Pull out each row below that contains the word "perte". Letter case matters.
Source material below:
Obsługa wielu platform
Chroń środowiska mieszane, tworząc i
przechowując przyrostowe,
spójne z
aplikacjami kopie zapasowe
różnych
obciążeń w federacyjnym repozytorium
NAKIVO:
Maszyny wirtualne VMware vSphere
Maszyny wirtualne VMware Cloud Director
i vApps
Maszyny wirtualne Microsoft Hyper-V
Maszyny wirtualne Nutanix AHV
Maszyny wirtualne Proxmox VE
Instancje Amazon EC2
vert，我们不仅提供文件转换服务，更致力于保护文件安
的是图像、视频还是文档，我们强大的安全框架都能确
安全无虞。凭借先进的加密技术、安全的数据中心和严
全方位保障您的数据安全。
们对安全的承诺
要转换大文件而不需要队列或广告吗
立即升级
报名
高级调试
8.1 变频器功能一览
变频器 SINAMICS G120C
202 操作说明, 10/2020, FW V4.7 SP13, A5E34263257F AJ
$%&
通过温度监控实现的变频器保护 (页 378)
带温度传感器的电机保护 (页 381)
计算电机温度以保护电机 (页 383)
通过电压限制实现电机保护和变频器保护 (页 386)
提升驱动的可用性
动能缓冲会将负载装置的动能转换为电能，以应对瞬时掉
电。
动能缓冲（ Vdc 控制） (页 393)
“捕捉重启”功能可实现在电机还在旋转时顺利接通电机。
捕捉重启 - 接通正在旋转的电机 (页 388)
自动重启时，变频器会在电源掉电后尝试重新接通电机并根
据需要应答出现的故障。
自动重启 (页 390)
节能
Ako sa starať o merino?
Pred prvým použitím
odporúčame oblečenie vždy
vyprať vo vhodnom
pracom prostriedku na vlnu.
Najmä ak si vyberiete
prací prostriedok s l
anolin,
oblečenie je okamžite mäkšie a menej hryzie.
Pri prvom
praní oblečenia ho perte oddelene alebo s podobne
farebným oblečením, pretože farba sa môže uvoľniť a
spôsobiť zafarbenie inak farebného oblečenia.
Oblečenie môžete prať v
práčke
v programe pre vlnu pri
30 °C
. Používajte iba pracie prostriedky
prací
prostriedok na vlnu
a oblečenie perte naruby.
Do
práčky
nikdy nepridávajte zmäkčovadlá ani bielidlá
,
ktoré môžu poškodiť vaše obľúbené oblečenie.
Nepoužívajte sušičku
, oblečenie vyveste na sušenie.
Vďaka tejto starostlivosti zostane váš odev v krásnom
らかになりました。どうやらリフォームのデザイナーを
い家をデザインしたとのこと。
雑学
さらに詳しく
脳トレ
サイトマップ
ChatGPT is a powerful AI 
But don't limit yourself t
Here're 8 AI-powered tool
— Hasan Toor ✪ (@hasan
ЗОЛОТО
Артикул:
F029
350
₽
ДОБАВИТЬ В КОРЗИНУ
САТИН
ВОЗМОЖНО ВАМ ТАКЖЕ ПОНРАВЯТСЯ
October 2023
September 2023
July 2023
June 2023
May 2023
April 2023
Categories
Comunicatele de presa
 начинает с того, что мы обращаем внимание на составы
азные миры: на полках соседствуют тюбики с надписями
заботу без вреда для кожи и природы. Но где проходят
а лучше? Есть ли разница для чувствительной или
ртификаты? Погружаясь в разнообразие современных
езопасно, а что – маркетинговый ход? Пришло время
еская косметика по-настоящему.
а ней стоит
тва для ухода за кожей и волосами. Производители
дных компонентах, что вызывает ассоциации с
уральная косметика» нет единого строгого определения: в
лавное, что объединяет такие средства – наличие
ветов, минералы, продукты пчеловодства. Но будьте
End of Source material.
Exercise result:
praní oblečenia ho perte oddelene alebo s podobne
a oblečenie perte naruby.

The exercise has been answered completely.